Task directions: Nothing may be dropped or altered: reproduce all the data.

-------- Input --------

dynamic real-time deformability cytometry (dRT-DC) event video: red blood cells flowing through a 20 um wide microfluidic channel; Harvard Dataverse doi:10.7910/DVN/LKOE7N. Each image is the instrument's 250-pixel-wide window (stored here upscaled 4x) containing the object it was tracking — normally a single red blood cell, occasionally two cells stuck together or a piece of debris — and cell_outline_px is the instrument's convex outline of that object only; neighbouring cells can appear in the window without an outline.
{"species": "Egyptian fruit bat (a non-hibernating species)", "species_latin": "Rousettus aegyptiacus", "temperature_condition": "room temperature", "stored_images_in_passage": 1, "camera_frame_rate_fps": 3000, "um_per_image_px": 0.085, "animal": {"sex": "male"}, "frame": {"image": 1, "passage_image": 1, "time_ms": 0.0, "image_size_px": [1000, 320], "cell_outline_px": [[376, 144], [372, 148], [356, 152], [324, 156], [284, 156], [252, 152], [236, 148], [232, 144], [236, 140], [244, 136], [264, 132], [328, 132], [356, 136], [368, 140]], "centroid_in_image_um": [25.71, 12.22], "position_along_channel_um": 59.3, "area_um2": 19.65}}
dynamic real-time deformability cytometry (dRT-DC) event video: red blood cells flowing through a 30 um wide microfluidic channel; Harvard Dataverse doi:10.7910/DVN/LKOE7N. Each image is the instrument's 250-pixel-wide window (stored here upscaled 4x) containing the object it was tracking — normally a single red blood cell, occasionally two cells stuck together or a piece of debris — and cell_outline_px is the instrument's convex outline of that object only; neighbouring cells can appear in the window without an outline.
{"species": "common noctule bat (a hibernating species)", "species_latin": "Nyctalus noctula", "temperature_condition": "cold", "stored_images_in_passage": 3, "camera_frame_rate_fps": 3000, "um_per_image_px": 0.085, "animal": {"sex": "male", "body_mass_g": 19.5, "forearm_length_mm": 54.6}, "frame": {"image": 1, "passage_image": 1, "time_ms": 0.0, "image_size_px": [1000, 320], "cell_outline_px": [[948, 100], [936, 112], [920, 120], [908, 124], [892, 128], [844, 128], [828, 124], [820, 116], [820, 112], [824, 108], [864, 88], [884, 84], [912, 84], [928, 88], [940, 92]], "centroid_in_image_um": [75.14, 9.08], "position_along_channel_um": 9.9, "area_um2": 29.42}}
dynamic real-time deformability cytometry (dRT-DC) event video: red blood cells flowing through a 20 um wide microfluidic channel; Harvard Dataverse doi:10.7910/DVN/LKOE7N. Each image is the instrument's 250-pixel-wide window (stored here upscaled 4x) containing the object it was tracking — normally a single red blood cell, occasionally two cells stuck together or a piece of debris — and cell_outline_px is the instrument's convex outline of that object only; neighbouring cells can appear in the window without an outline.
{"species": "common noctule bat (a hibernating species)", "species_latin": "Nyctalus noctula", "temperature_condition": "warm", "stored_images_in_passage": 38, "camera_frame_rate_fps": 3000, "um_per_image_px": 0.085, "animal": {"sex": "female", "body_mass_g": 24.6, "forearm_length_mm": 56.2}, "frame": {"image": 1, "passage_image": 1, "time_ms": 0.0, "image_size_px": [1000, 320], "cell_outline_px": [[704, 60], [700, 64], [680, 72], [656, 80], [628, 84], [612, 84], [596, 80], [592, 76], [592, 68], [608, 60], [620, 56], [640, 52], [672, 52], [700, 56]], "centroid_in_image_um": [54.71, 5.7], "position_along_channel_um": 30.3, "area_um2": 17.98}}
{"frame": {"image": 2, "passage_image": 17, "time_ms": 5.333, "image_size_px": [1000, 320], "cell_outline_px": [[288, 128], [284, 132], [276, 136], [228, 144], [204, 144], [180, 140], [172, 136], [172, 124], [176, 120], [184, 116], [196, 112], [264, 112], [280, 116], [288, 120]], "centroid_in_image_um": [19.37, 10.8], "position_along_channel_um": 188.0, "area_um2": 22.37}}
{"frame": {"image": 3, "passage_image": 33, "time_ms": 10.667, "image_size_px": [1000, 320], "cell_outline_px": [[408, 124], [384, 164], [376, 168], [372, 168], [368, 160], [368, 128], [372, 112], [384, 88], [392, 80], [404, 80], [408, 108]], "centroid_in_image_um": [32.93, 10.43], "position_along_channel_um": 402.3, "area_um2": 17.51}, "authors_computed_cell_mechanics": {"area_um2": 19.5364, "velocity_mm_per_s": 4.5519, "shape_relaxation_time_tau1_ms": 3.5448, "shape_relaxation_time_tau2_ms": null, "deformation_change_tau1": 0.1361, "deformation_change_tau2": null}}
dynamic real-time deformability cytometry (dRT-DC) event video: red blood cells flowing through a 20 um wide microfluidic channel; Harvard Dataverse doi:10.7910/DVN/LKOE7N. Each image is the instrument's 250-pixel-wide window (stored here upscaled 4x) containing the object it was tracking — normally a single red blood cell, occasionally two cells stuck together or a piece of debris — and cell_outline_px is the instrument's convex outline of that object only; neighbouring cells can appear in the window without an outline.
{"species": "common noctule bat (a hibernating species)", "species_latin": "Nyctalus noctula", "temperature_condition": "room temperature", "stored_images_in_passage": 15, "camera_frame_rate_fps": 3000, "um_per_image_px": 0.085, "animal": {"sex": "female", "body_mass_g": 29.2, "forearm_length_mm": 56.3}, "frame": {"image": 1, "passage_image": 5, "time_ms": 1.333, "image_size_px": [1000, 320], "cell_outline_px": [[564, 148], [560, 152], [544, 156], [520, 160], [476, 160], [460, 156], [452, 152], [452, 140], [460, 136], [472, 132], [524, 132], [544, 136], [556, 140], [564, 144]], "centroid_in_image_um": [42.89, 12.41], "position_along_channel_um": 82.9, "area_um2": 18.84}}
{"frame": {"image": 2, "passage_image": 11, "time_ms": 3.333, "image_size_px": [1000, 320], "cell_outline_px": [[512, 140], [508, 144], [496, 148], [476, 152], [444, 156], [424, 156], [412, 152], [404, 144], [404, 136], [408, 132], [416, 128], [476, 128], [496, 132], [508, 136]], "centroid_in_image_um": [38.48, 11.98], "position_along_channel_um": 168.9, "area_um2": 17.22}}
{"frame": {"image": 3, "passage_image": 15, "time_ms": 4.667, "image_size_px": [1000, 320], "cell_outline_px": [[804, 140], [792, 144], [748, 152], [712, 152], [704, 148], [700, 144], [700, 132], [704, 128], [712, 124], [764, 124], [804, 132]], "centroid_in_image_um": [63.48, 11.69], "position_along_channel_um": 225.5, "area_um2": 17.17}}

--------

Correct output:
dynamic real-time deformability cytometry (dRT-DC) event video: red blood cells flowing through a 20 um wide microfluidic channel; Harvard Dataverse doi:10.7910/DVN/LKOE7N. Each image is the instrument's 250-pixel-wide window (stored here upscaled 4x) containing the object it was tracking — normally a single red blood cell, occasionally two cells stuck together or a piece of debris — and cell_outline_px is the instrument's convex outline of that object only; neighbouring cells can appear in the window without an outline.
{"species": "Egyptian fruit bat (a non-hibernating species)", "species_latin": "Rousettus aegyptiacus", "temperature_condition": "room temperature", "stored_images_in_passage": 1, "camera_frame_rate_fps": 3000, "um_per_image_px": 0.085, "animal": {"sex": "male"}, "frame": {"image": 1, "passage_image": 1, "time_ms": 0.0, "image_size_px": [1000, 320], "cell_outline_px": [[376, 144], [372, 148], [356, 152], [324, 156], [284, 156], [252, 152], [236, 148], [232, 144], [236, 140], [244, 136], [264, 132], [328, 132], [356, 136], [368, 140]], "centroid_in_image_um": [25.71, 12.22], "position_along_channel_um": 59.3, "area_um2": 19.65}}
dynamic real-time deformability cytometry (dRT-DC) event video: red blood cells flowing through a 30 um wide microfluidic channel; Harvard Dataverse doi:10.7910/DVN/LKOE7N. Each image is the instrument's 250-pixel-wide window (stored here upscaled 4x) containing the object it was tracking — normally a single red blood cell, occasionally two cells stuck together or a piece of debris — and cell_outline_px is the instrument's convex outline of that object only; neighbouring cells can appear in the window without an outline.
{"species": "common noctule bat (a hibernating species)", "species_latin": "Nyctalus noctula", "temperature_condition": "cold", "stored_images_in_passage": 3, "camera_frame_rate_fps": 3000, "um_per_image_px": 0.085, "animal": {"sex": "male", "body_mass_g": 19.5, "forearm_length_mm": 54.6}, "frame": {"image": 1, "passage_image": 1, "time_ms": 0.0, "image_size_px": [1000, 320], "cell_outline_px": [[948, 100], [936, 112], [920, 120], [908, 124], [892, 128], [844, 128], [828, 124], [820, 116], [820, 112], [824, 108], [864, 88], [884, 84], [912, 84], [928, 88], [940, 92]], "centroid_in_image_um": [75.14, 9.08], "position_along_channel_um": 9.9, "area_um2": 29.42}}
dynamic real-time deformability cytometry (dRT-DC) event video: red blood cells flowing through a 20 um wide microfluidic channel; Harvard Dataverse doi:10.7910/DVN/LKOE7N. Each image is the instrument's 250-pixel-wide window (stored here upscaled 4x) containing the object it was tracking — normally a single red blood cell, occasionally two cells stuck together or a piece of debris — and cell_outline_px is the instrument's convex outline of that object only; neighbouring cells can appear in the window without an outline.
{"species": "common noctule bat (a hibernating species)", "species_latin": "Nyctalus noctula", "temperature_condition": "warm", "stored_images_in_passage": 38, "camera_frame_rate_fps": 3000, "um_per_image_px": 0.085, "animal": {"sex": "female", "body_mass_g": 24.6, "forearm_length_mm": 56.2}, "frame": {"image": 1, "passage_image": 1, "time_ms": 0.0, "image_size_px": [1000, 320], "cell_outline_px": [[704, 60], [700, 64], [680, 72], [656, 80], [628, 84], [612, 84], [596, 80], [592, 76], [592, 68], [608, 60], [620, 56], [640, 52], [672, 52], [700, 56]], "centroid_in_image_um": [54.71, 5.7], "position_along_channel_um": 30.3, "area_um2": 17.98}}
{"frame": {"image": 2, "passage_image": 17, "time_ms": 5.333, "image_size_px": [1000, 320], "cell_outline_px": [[288, 128], [284, 132], [276, 136], [228, 144], [204, 144], [180, 140], [172, 136], [172, 124], [176, 120], [184, 116], [196, 112], [264, 112], [280, 116], [288, 120]], "centroid_in_image_um": [19.37, 10.8], "position_along_channel_um": 188.0, "area_um2": 22.37}}
{"frame": {"image": 3, "passage_image": 33, "time_ms": 10.667, "image_size_px": [1000, 320], "cell_outline_px": [[408, 124], [384, 164], [376, 168], [372, 168], [368, 160], [368, 128], [372, 112], [384, 88], [392, 80], [404, 80], [408, 108]], "centroid_in_image_um": [32.93, 10.43], "position_along_channel_um": 402.3, "area_um2": 17.51}, "authors_computed_cell_mechanics": {"area_um2": 19.5364, "velocity_mm_per_s": 4.5519, "shape_relaxation_time_tau1_ms": 3.5448, "shape_relaxation_time_tau2_ms": null, "deformation_change_tau1": 0.1361, "deformation_change_tau2": null}}
dynamic real-time deformability cytometry (dRT-DC) event video: red blood cells flowing through a 20 um wide microfluidic channel; Harvard Dataverse doi:10.7910/DVN/LKOE7N. Each image is the instrument's 250-pixel-wide window (stored here upscaled 4x) containing the object it was tracking — normally a single red blood cell, occasionally two cells stuck together or a piece of debris — and cell_outline_px is the instrument's convex outline of that object only; neighbouring cells can appear in the window without an outline.
{"species": "common noctule bat (a hibernating species)", "species_latin": "Nyctalus noctula", "temperature_condition": "room temperature", "stored_images_in_passage": 15, "camera_frame_rate_fps": 3000, "um_per_image_px": 0.085, "animal": {"sex": "female", "body_mass_g": 29.2, "forearm_length_mm": 56.3}, "frame": {"image": 1, "passage_image": 5, "time_ms": 1.333, "image_size_px": [1000, 320], "cell_outline_px": [[564, 148], [560, 152], [544, 156], [520, 160], [476, 160], [460, 156], [452, 152], [452, 140], [460, 136], [472, 132], [524, 132], [544, 136], [556, 140], [564, 144]], "centroid_in_image_um": [42.89, 12.41], "position_along_channel_um": 82.9, "area_um2": 18.84}}
{"frame": {"image": 2, "passage_image": 11, "time_ms": 3.333, "image_size_px": [1000, 320], "cell_outline_px": [[512, 140], [508, 144], [496, 148], [476, 152], [444, 156], [424, 156], [412, 152], [404, 144], [404, 136], [408, 132], [416, 128], [476, 128], [496, 132], [508, 136]], "centroid_in_image_um": [38.48, 11.98], "position_along_channel_um": 168.9, "area_um2": 17.22}}
{"frame": {"image": 3, "passage_image": 15, "time_ms": 4.667, "image_size_px": [1000, 320], "cell_outline_px": [[804, 140], [792, 144], [748, 152], [712, 152], [704, 148], [700, 144], [700, 132], [704, 128], [712, 124], [764, 124], [804, 132]], "centroid_in_image_um": [63.48, 11.69], "position_along_channel_um": 225.5, "area_um2": 17.17}}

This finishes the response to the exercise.